DARIEN — Wanting to send the community a message of unity and hope — and in direct answer to President Trump’s controversial ban on immigration that appears to target Muslims — St. Luke’s Parish in Darien recently hosted Welcome the Refugee: A Night of Prayer, Poetry, Art and Song.

Close to 200 attendees, including town and state officials, heard Syrian, Japanese and American folk songs, poetry and prose readings relating to immigration and exclusion, and thoughts from one longtime Muslim area resident who has deep concerns about the country’s current climate.

Ali Almeoqdad, a Syrian refugee now living in Norwalk who, along with his wife and four kids, has been sponsored by church members, was the guest of honor.

“I’m very, very happy,” he said. “I am a very lucky guy. The people have really opened their hearts and opened their arms to receive us here in this parish.”

“It’s part of our faith,” said the Rev. Danny Lennox, associate rector for spiritual formation at St. Luke’s. “Our practice as a Christian community is to reach out to our neighbors, to invite the stranger into our midst. That is the gospel imperative.”

He said that about 18 months ago he and other church members heard a talk from a representative of the New Haven-based Integrated Refugee & Immigrant Services, which in turn led them to become active in helping with the recent arrival of Syrian refugees into Connecticut.
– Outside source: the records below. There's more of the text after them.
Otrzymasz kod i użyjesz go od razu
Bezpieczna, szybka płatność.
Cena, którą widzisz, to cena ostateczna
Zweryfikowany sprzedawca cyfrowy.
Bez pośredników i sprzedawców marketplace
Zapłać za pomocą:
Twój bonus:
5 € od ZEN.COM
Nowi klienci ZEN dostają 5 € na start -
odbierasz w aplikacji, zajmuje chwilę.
“A small group of us started to say, ‘If we’re going to be a church and walk in the steps of the Lord, this is the work we’re going to do,’” Lennox said.

“Tonight is really people from this and other communities who are gathering just to say there is no exclusion in this community,” said the Rev. David Anderson of St. Luke’s Parish.

“We’ve welcomed a Syrian refugee family here to our community,” he said, “and all over this state there are hundreds of refugees who have joined us, and because of the tenor of the (ban) a lot of them wonder if they’re welcome here.”

“This is in all our scriptures, how you’re supposed to help strangers,” said Azzeim Mahmoud, imam of Al Madany Islamic Center of Norwalk.

“I want to thank everyone in this community,” he said. “I see the dedication (and) this is really moving.”

Mahmoud spoke briefly about the trauma and tragedies being endured by Syrian families.

“When you shut the door on these people who are seeking help, you close the door on hope,” he said.

“I salute all the people who have stood against this banning of immigrants,” he said, even though it has been difficult for some to do so.

“We have to stand and say what is going on is wrong,” Mahmoud said. “We have to stand collectively — Christian, Jew, Hindu, Muslim — everybody.”